(Data for processing)
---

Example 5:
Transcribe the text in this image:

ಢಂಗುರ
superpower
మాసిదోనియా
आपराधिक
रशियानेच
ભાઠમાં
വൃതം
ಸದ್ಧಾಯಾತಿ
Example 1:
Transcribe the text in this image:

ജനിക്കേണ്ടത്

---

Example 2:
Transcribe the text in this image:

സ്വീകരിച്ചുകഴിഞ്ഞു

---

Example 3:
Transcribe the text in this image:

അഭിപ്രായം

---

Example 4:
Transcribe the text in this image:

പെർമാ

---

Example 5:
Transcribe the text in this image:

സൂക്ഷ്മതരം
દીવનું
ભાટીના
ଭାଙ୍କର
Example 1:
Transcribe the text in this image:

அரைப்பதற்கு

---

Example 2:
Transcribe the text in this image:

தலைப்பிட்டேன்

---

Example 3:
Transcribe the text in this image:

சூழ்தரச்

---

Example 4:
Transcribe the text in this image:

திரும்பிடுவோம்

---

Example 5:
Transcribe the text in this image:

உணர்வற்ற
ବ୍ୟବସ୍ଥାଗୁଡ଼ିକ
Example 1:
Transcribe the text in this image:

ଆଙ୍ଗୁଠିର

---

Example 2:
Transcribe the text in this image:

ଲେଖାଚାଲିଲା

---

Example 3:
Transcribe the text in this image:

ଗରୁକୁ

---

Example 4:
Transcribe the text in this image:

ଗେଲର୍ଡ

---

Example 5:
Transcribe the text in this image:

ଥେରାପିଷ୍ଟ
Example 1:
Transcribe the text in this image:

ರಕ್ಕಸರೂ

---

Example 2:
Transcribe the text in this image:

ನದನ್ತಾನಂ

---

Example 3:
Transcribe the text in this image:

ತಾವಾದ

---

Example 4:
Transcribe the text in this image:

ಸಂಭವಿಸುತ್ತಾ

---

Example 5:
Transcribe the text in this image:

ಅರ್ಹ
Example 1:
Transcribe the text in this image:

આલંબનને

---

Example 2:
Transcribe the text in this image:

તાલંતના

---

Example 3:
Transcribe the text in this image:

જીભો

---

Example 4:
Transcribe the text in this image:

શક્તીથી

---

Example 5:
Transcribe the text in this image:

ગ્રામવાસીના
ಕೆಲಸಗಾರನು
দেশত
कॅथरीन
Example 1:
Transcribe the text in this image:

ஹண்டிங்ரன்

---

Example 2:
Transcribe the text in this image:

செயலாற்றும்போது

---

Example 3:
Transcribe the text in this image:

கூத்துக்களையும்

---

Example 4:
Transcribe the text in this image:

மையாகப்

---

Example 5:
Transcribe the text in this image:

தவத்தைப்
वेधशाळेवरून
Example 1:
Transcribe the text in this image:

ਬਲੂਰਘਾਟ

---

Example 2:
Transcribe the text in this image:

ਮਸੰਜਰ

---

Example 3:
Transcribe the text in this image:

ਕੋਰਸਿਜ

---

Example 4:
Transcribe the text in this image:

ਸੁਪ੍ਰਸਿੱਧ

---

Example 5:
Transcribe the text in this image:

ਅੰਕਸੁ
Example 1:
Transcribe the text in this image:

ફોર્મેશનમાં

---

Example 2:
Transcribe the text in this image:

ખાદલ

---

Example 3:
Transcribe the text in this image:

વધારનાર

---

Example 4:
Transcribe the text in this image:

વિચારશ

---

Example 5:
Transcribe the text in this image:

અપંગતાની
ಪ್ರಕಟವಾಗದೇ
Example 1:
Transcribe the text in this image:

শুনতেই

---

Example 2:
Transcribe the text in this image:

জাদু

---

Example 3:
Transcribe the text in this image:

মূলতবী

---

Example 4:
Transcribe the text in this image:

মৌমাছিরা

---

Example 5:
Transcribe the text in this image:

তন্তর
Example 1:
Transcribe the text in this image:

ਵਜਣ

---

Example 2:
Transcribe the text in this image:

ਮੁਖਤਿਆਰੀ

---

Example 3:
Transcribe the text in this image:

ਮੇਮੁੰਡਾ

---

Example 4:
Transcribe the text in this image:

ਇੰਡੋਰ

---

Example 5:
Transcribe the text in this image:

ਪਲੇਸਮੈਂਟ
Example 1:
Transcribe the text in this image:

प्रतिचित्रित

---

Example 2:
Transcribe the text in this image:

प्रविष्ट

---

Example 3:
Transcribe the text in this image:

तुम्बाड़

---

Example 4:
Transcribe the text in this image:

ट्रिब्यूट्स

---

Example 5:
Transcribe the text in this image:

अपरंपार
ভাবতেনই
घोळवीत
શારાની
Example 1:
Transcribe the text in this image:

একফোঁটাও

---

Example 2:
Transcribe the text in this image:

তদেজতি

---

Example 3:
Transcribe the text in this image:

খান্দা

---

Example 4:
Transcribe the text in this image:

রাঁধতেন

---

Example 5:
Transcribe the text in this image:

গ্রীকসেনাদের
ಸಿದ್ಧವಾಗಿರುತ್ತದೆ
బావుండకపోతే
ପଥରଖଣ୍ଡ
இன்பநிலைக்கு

(Assignment) When you copy the data, keep every line word for word.

(Task output)
---

Example 5:
Transcribe the text in this image:

ಢಂಗುರ
superpower
మాసిదోనియా
आपराधिक
रशियानेच
ભાઠમાં
വൃതം
ಸದ್ಧಾಯಾತಿ
Example 1:
Transcribe the text in this image:

ജനിക്കേണ്ടത്

---

Example 2:
Transcribe the text in this image:

സ്വീകരിച്ചുകഴിഞ്ഞു

---

Example 3:
Transcribe the text in this image:

അഭിപ്രായം

---

Example 4:
Transcribe the text in this image:

പെർമാ

---

Example 5:
Transcribe the text in this image:

സൂക്ഷ്മതരം
દીવનું
ભાટીના
ଭାଙ୍କର
Example 1:
Transcribe the text in this image:

அரைப்பதற்கு

---

Example 2:
Transcribe the text in this image:

தலைப்பிட்டேன்

---

Example 3:
Transcribe the text in this image:

சூழ்தரச்

---

Example 4:
Transcribe the text in this image:

திரும்பிடுவோம்

---

Example 5:
Transcribe the text in this image:

உணர்வற்ற
ବ୍ୟବସ୍ଥାଗୁଡ଼ିକ
Example 1:
Transcribe the text in this image:

ଆଙ୍ଗୁଠିର

---

Example 2:
Transcribe the text in this image:

ଲେଖାଚାଲିଲା

---

Example 3:
Transcribe the text in this image:

ଗରୁକୁ

---

Example 4:
Transcribe the text in this image:

ଗେଲର୍ଡ

---

Example 5:
Transcribe the text in this image:

ଥେରାପିଷ୍ଟ
Example 1:
Transcribe the text in this image:

ರಕ್ಕಸರೂ

---

Example 2:
Transcribe the text in this image:

ನದನ್ತಾನಂ

---

Example 3:
Transcribe the text in this image:

ತಾವಾದ

---

Example 4:
Transcribe the text in this image:

ಸಂಭವಿಸುತ್ತಾ

---

Example 5:
Transcribe the text in this image:

ಅರ್ಹ
Example 1:
Transcribe the text in this image:

આલંબનને

---

Example 2:
Transcribe the text in this image:

તાલંતના

---

Example 3:
Transcribe the text in this image:

જીભો

---

Example 4:
Transcribe the text in this image:

શક્તીથી

---

Example 5:
Transcribe the text in this image:

ગ્રામવાસીના
ಕೆಲಸಗಾರನು
দেশত
कॅथरीन
Example 1:
Transcribe the text in this image:

ஹண்டிங்ரன்

---

Example 2:
Transcribe the text in this image:

செயலாற்றும்போது

---

Example 3:
Transcribe the text in this image:

கூத்துக்களையும்

---

Example 4:
Transcribe the text in this image:

மையாகப்

---

Example 5:
Transcribe the text in this image:

தவத்தைப்
वेधशाळेवरून
Example 1:
Transcribe the text in this image:

ਬਲੂਰਘਾਟ

---

Example 2:
Transcribe the text in this image:

ਮਸੰਜਰ

---

Example 3:
Transcribe the text in this image:

ਕੋਰਸਿਜ

---

Example 4:
Transcribe the text in this image:

ਸੁਪ੍ਰਸਿੱਧ

---

Example 5:
Transcribe the text in this image:

ਅੰਕਸੁ
Example 1:
Transcribe the text in this image:

ફોર્મેશનમાં

---

Example 2:
Transcribe the text in this image:

ખાદલ

---

Example 3:
Transcribe the text in this image:

વધારનાર

---

Example 4:
Transcribe the text in this image:

વિચારશ

---

Example 5:
Transcribe the text in this image:

અપંગતાની
ಪ್ರಕಟವಾಗದೇ
Example 1:
Transcribe the text in this image:

শুনতেই

---

Example 2:
Transcribe the text in this image:

জাদু

---

Example 3:
Transcribe the text in this image:

মূলতবী

---

Example 4:
Transcribe the text in this image:

মৌমাছিরা

---

Example 5:
Transcribe the text in this image:

তন্তর
Example 1:
Transcribe the text in this image:

ਵਜਣ

---

Example 2:
Transcribe the text in this image:

ਮੁਖਤਿਆਰੀ

---

Example 3:
Transcribe the text in this image:

ਮੇਮੁੰਡਾ

---

Example 4:
Transcribe the text in this image:

ਇੰਡੋਰ

---

Example 5:
Transcribe the text in this image:

ਪਲੇਸਮੈਂਟ
Example 1:
Transcribe the text in this image:

प्रतिचित्रित

---

Example 2:
Transcribe the text in this image:

प्रविष्ट

---

Example 3:
Transcribe the text in this image:

तुम्बाड़

---

Example 4:
Transcribe the text in this image:

ट्रिब्यूट्स

---

Example 5:
Transcribe the text in this image:

अपरंपार
ভাবতেনই
घोळवीत
શારાની
Example 1:
Transcribe the text in this image:

একফোঁটাও

---

Example 2:
Transcribe the text in this image:

তদেজতি

---

Example 3:
Transcribe the text in this image:

খান্দা

---

Example 4:
Transcribe the text in this image:

রাঁধতেন

---

Example 5:
Transcribe the text in this image:

গ্রীকসেনাদের
ಸಿದ್ಧವಾಗಿರುತ್ತದೆ
బావుండకపోతే
ପଥରଖଣ୍ଡ
இன்பநிலைக்கு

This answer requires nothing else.